One musician who is an astonishing practitioner of both is Toronto guitarist Reg Schwager. When I was growing up in Toronto, Reg was the straight-ahead player par excellence, with a sweet, warm tone and heavy swing. He toured with George Shearing for a while (and still might, I don't know.) Then, through Panpot, a disc arrived in the mail: Québécois saxophonist François Carrier's entirely improvised Noh, with drummer/percussionists John Heward and Michel Lambert (another player equally at home swinging like mad or abstractly contributing to new musical conversations), and Reg. As I mentioned in my review of Ribot, my knowledge of the avant-guitar spectrum is limited at best, but Reg fit amazingly well with the rest of the musicians. Unlike some other, more "energy music" style releases I've reviewed, Reg and the others are listening as much as they are playing - and that seems to be the key skill that's often missing in a player's formation. We all study how to play, but rarely do we study how to listen. (Turns out he's also an aficionado of Brazilian music.)

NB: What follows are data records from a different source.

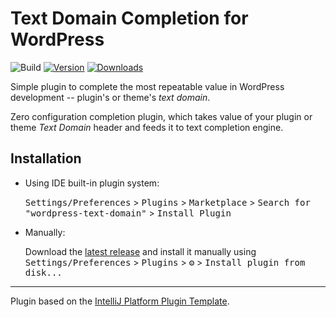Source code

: # Text Domain Completion for WordPress

![Build](https://github.com/bart-jaskulski/wordpress-text-domain/workflows/Build/badge.svg)
[![Version](https://img.shields.io/jetbrains/plugin/v/wordpress-text-domain.svg)](https://plugins.jetbrains.com/plugin/wordpress-text-domain)
[![Downloads](https://img.shields.io/jetbrains/plugin/d/wordpress-text-domain.svg)](https://plugins.jetbrains.com/plugin/wordpress-text-domain)

<!-- Plugin description -->
Simple plugin to complete the most repeatable value in WordPress
development -- plugin's or theme's *text domain*.

Zero configuration completion plugin, which takes value of your plugin
or theme *Text Domain* header and feeds it to text completion engine.
<!-- Plugin description end -->

## Installation

- Using IDE built-in plugin system:
  
  <kbd>Settings/Preferences</kbd> > <kbd>Plugins</kbd> > <kbd>Marketplace</kbd> > <kbd>Search for "wordpress-text-domain"</kbd> >
  <kbd>Install Plugin</kbd>
  
- Manually:

  Download the [latest release](https://github.com/bart-jaskulski/wordpress-text-domain/releases/latest) and install it manually using
  <kbd>Settings/Preferences</kbd> > <kbd>Plugins</kbd> > <kbd>⚙️</kbd> > <kbd>Install plugin from disk...</kbd>

---
Plugin based on the [IntelliJ Platform Plugin Template][template].

[template]: https://github.com/JetBrains/intellij-platform-plugin-template
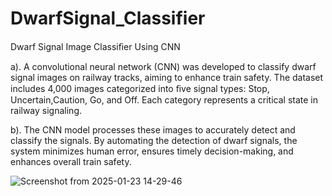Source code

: # DwarfSignal_Classifier
Dwarf Signal Image Classiﬁer Using CNN

a). A convolutional neural network (CNN) was developed to classify dwarf signal images on railway tracks, aiming to
enhance train safety. The dataset includes 4,000 images categorized into ﬁve signal types: Stop, Uncertain,Caution, Go, and
Off. Each category represents a critical state in railway signaling.

b). The CNN model processes these images to accurately detect and classify the signals. By automating the detection of
dwarf signals, the system minimizes human error, ensures timely decision-making, and enhances overall train safety.

![Screenshot from 2025-01-23 14-29-46](https://github.com/user-attachments/assets/45db21fc-35ce-47b9-ba54-996ab50b88ff)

There's any number of musicians who are equally at home playing free or playing tunes (many of whom appear on Ethan's post): John Hollenbeck, Jason Moran, Benoit Delbecq, Ben Monder, Vijay Iyer, and locally, fellow Banff alums pianist Marianne Trudel and bassist Miles Perkin. In my own musical life I've found it necessary to be involved with a number of disparate musical genres at any given time - writing for big band one day, playing free in a William Parker workshop the next, and gigs with R&B and jambands in the offing. When any one of those elements is missing from my schedule, I feel somewhat incomplete.

NB: Banff marked the first time I had ever played free with any sort of consistency or duration. While I may not be the next rising force in the actuelle scene, free improvisation has definitely informed how I approach the rest of my music and figured heavily in the Indigone Trio + Strings project.